Als Scout bekam er früh einen Eindruck von Dybalas Willensstärke. „Mir genügten wenige Augenblicke, um sein Talent zu erkennen, und wir forderten sofort seinen Pass von Newell’s an.“ Sein alter Klub schickte die Formulare innerhalb von drei Tagen zu, aber Dybala, zu diesem Zeitpunkt zehn Jahre alt, weigerte sich, ins Internat nach Cordoba zu ziehen. Die Familie aufzugeben, kam für ihn nicht infrage. Das ist bis heute so geblieben, auch in Turin wohnt er zusammen mit seiner Mutter und den zwei Brüdern in einem Haus.
Lieber fuhr er mit Vater Adolfo stets die 55 Kilometer pro Strecke von seinem Heimatort Laguna Larga in die große Stadt. Auf ihren Fahrten träumten die beiden den gemeinsamen Traum vom Profifußball. Der Vater, früher selbst Fußballer, hatte es nie bis ganz nach oben geschafft, aber er wusste, welch außergewöhnliche Begabung der jüngste seiner drei Söhne hatte. Adolfo Dybala konnte nur ahnen, was für Paulo noch möglich sein sollte, erleben konnte er es nicht. Er starb an Krebs, da war sein Sohn gerade 15 Jahre alt. Ein entscheidender Moment in Paulos Karriere. Er entschied sich, doch ins Internat zu ziehen und setzte nun alles daran, Profi zu werden.
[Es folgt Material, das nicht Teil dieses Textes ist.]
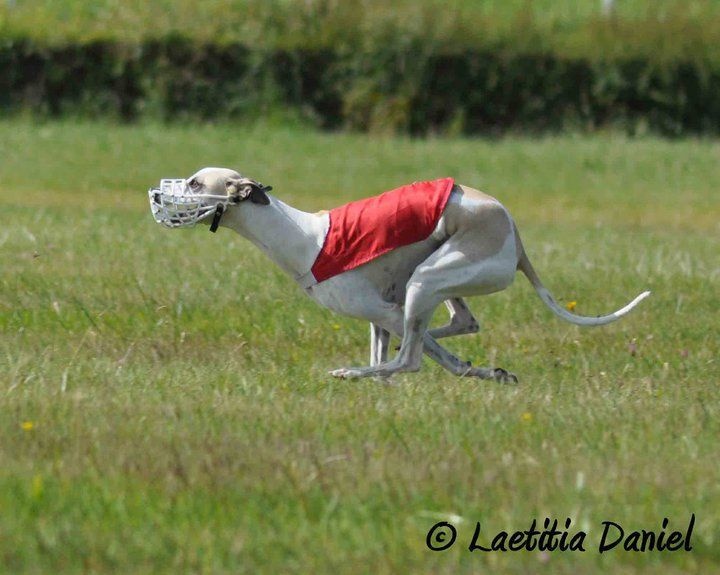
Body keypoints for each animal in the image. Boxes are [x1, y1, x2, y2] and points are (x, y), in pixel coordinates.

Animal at [149, 166, 648, 382]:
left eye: (195, 184)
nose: (155, 194)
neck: (301, 236)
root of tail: (514, 231)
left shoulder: (381, 311)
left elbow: (419, 359)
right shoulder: (379, 317)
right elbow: (393, 352)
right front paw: (485, 370)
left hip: (430, 277)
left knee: (414, 353)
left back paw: (352, 372)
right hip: (431, 279)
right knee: (461, 321)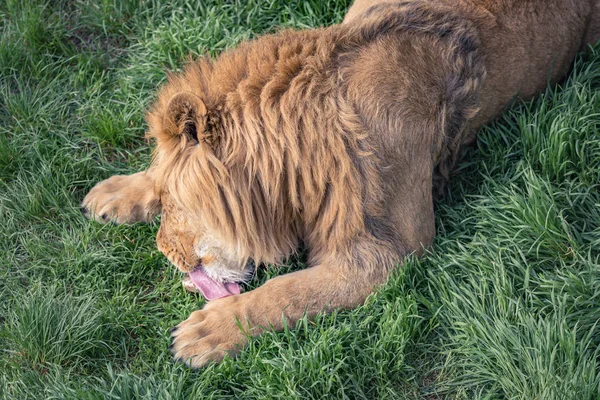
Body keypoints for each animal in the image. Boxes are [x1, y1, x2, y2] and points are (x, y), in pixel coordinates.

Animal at [81, 0, 600, 368]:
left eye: (177, 204)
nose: (165, 253)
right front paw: (117, 192)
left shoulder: (390, 250)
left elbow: (287, 292)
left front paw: (208, 332)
Mit 17 debütierte er in der ersten Mannschaft von Instituto, die zu diesem Zeitpunkt in der zweiten Liga spielte. Mit 19 folgte der Wechsel zu US Palermo, mit 21 zu Juventus Turin. Eine Karriere wie am Reißbrett. Selbst von den Unstimmigkeiten bei seinem Transfer von Argentinien nach Italien ließ er sich nicht ablenken. Palermo zahlte zwölf Millionen US-Dollar, Instituto erhielt aber nur drei, ein dubioser Zwischenhändler hatte sich die Rechte an Dybala gesichert. Auch die harte Schule seines ersten Trainers in Europa, Gennaro Gattuso, machte ihm nichts aus. Milans ehemaliges Raubein senste den 1, 77 Meter kleinen und nur 70 Kilo leichten Neuzugang bei jedem Trainingsspiel persönlich um, damit dieser sich schneller an die Härten des europäischen Fußballs gewöhnt.
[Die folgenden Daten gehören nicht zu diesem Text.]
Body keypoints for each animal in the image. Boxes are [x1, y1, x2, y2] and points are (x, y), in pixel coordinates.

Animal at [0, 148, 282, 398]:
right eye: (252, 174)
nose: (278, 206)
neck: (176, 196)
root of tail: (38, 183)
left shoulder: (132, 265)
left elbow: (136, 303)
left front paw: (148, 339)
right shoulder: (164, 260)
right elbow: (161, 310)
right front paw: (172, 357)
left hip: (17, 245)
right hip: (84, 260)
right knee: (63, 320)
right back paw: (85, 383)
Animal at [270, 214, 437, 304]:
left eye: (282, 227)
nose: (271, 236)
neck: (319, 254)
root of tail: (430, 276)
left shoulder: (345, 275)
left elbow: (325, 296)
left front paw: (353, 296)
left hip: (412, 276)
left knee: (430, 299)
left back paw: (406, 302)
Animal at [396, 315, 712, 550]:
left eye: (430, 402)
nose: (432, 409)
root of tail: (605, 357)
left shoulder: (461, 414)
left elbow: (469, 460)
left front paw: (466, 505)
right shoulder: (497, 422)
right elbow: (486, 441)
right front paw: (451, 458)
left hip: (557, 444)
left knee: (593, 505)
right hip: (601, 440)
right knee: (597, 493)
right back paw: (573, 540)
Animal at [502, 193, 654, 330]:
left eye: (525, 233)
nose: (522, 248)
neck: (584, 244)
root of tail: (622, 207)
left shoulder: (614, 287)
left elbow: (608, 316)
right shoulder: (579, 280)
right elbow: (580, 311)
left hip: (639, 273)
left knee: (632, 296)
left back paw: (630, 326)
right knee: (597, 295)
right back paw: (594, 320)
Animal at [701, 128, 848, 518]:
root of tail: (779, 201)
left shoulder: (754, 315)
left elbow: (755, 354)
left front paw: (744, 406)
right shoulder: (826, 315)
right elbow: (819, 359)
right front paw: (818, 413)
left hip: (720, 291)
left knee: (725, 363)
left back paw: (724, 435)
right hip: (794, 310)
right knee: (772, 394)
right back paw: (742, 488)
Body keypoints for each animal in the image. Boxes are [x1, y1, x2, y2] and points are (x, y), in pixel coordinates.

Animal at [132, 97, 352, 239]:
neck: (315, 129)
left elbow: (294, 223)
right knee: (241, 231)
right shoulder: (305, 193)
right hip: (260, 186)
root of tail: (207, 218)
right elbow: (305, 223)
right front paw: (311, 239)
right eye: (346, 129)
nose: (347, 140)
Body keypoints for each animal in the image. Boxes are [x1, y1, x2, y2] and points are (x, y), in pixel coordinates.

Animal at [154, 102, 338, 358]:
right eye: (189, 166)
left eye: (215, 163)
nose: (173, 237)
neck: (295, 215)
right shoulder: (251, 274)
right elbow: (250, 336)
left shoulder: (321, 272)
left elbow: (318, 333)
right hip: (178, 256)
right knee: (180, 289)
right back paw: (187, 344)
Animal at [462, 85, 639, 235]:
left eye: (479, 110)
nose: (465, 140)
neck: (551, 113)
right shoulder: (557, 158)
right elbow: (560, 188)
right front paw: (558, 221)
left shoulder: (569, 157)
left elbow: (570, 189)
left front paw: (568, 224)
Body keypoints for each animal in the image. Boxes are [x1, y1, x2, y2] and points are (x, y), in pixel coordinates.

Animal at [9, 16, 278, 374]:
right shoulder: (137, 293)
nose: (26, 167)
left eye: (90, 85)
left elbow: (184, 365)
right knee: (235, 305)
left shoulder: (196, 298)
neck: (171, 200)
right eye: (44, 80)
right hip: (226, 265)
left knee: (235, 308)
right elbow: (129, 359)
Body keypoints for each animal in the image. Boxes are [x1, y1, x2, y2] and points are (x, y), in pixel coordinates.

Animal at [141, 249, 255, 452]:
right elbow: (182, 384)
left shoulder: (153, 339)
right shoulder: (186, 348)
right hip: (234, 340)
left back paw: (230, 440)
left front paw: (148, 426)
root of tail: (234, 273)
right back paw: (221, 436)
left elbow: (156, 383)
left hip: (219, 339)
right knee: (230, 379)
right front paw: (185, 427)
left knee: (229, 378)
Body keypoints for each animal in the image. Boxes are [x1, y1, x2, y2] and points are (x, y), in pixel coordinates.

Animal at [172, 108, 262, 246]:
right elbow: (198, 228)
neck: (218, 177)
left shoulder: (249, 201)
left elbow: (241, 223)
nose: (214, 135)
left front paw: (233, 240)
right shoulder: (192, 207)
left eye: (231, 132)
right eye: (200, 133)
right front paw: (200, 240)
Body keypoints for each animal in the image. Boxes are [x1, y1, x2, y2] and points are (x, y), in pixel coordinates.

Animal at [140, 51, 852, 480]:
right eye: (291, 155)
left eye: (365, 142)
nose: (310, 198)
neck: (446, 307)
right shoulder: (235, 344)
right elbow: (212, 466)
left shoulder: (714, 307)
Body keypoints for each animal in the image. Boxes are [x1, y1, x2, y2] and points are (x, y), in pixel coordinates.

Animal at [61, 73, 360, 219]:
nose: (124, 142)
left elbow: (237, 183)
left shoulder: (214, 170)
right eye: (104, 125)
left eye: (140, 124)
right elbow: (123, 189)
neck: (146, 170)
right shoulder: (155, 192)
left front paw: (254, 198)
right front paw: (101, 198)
Maurizio Zamparini zeigte sich beeindruckt von Dybalas Nehmerqualitäten und Lernwillen. Palermos Präsident tönte: „Er kann sich in einen 30-Millionen-Euro-Spieler verwandeln, so talentiert ist er.“ Das war als Kompliment gemeint. Aus heutiger Sicht hört es sich aber eher so an, als hätte er Dybala unterschätzt.